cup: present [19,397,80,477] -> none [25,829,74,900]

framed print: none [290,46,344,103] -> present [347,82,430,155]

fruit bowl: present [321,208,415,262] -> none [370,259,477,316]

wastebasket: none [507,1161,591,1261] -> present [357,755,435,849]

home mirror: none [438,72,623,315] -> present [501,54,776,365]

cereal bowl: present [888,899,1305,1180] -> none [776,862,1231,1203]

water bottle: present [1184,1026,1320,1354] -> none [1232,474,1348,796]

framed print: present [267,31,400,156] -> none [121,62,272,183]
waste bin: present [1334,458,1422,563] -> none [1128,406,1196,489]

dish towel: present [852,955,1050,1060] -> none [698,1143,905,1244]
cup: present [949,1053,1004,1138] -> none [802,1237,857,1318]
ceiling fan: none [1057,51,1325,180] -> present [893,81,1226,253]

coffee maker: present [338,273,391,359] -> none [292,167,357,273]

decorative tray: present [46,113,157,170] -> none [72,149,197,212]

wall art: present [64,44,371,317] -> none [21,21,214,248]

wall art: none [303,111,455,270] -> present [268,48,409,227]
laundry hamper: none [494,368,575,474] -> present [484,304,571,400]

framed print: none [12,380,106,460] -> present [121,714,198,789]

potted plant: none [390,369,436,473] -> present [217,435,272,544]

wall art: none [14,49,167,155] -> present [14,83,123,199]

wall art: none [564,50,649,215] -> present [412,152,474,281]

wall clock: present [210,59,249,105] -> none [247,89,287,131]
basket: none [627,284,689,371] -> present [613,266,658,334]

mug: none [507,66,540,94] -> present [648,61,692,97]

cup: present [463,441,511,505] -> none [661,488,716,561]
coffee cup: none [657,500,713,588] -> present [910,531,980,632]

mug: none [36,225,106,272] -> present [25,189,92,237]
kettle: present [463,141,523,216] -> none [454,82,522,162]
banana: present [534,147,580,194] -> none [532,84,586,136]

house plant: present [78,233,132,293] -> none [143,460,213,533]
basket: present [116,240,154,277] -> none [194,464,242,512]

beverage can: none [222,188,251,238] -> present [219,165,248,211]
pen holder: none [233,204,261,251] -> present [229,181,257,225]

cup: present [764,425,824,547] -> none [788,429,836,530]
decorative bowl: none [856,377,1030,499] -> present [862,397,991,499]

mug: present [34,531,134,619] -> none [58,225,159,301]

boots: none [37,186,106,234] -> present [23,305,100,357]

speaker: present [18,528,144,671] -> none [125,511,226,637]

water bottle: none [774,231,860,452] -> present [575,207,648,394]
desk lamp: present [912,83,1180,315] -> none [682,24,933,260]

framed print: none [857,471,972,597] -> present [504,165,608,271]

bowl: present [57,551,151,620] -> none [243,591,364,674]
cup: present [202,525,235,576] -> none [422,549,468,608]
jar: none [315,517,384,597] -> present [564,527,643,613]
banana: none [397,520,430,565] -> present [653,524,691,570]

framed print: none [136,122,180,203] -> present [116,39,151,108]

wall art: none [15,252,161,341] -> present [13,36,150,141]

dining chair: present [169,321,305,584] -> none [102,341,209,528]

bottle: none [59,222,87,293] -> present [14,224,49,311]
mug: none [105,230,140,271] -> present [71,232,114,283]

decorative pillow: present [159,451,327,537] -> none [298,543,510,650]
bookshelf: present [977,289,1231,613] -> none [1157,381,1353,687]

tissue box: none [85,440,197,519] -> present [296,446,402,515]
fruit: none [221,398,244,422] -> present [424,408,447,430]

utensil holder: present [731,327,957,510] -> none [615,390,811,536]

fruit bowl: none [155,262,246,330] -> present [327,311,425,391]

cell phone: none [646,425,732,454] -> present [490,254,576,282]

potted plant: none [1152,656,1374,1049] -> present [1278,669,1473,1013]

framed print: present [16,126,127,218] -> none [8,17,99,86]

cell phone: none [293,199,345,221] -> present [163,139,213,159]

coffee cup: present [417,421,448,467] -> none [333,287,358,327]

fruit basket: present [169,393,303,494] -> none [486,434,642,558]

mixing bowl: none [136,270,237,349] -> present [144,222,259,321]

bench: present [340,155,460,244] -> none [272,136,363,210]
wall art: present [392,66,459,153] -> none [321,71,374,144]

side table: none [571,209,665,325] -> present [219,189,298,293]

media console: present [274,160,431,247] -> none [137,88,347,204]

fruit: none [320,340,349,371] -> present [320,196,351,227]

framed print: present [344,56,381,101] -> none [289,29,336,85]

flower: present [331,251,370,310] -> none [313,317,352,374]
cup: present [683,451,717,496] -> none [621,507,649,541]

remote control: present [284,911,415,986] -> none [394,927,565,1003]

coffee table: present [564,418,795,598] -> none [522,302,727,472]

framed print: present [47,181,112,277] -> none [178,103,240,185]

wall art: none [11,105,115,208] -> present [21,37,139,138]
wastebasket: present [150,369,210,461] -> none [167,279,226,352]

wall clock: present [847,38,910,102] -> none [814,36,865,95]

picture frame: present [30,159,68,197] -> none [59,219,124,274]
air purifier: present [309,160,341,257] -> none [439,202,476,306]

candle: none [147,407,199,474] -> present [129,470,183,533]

- _Exercise_
Using the data above, return each line that includes the word "banana".

- _Solution to the problem_
banana: present [534,147,580,194] -> none [532,84,586,136]
banana: none [397,520,430,565] -> present [653,524,691,570]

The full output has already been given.